Got it. Jadi dalam kasus Hongkong ini, pelaku kriminal dari Tiongkok yang ngumpet di Hongkong ga bisa diekstradisi?

Betul. Begitu juga sebaliknya. Nah, menurut Tiongkok (yang mendukung Undang-Undang Ekstradisi ini), undang-undang ini penting banget, biar Hongkong ga jadi tempat persembunyian para kriminal asal Tiongkok.

Terus, kenapa Undang-Undang ini justru ditolak sama warga Hongkong?

Orang-orang yang nolak adalah para mahasiswa dan aktivis pro-demokrasi yang menilai bahwa berlakunya undang-undang ini bakal bikin pengaruh Tiongkok makin kuat di Hongkong.

And why is it bad? 

Karena emang hubungan Tiongkok dan Hongkong ga harmonis. Meski merupakan bagian dari Tiongkok, Hongkong merupakan wilayah semi-otonomi yang punya aturan, sistem hukum dan ekonominya sendiri. Sistem politik yang dianut Hongkong adalah demokratis, sedangkan Tiongkok bersistem komunis. Karenanya, Undang-Undang Ekstradisi ini dinilai oleh para aktivis pro-demokrasi Hongkong sebagai upaya negara komunis itu untuk lebih bisa ngontrol Hongkong.

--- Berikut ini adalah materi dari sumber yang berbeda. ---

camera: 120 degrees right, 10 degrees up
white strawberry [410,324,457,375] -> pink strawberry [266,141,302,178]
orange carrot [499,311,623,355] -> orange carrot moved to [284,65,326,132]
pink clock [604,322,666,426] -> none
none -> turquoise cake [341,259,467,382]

Dan para aktivis itu bilang “No way!” dengan cara…

Turun ke jalan, protes, bentrok sama polisi dan dihujani gas air mata. Sejauh ini, setidaknya sudah ada 72 orang korban luka-luka. Sounds familiar?


Untuk yang suka naik ojek online, kamu harus tau kalo…

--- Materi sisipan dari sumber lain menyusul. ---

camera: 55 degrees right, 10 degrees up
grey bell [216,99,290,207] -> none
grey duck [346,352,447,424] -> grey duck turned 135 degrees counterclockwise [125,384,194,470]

Pemerintah ga jadi bikin aturan soal diskon ojek online. Awalnya, pemerintah mau mengatur terkait diskon ojol yang berpotensi menyebabkan terjadinya monopoli dan predatory pricing.

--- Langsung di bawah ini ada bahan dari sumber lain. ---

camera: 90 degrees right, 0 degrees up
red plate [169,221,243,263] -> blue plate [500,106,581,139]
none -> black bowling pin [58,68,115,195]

Predator? Kayak yang di film Jurassic Park itu? 
Bukan. predatory pricing adalah istilah dalam ekonomi yang tidak sehat di mana satu perusahaan menurunkan harga servisnya jadi murah banget dengan tujuan mematikan pesaing. setelah pesaingnya mati, maka perusahaan tersebut akan menaikkan harga lagi untuk memulihkan kerugian selama masa predatory dan mendapatkan keuntungan.

That’s sounds bad. Terus kenapa ga jadi diatur?

Karena pemerintah a.k.a Kementerian Perhubungan bilang, urusan monopoli dan predatory pricing ini bukan urusan dia, melainkan urusannya Komisi Pengawas persaingan Usaha (KPPU).

Terus, jadinya gimana? 

Jadinya, menurut Kemenhub ya ga apa-apa ada diskon (yeay!) asal jumlahnya ga melewati tarif atas dan bawah yang udah diatur pemerintah. Contohnya, misalnya tarif bawah per satu kilometer adalah 2.000 rupiah, misalnya kamu dapet diskon potongan harga sebesar 1.500, diskon itu ga bisa bikin harga ojol kamu turun jadi 500 rupiah per kilometer. Gitu…


Kalau hari ini kamu ga bisa buka Whatsapp dan Instagram, itu bukan gara-gara hape-mu ga dapet sinyal

Tapi karena ada kemungkinan pemerintah membatasi koneksi kepada dua aplikasi itu menjelang sidang Pilpres perdana di Mahkamah Konstitusi yang berlangsung hari ini. Namun menurut Kementerian Kominfo, pembatasan ini masih situasional kok, tergantung rusuh atau engga dan banyak hoaks berseliweran atau enggak.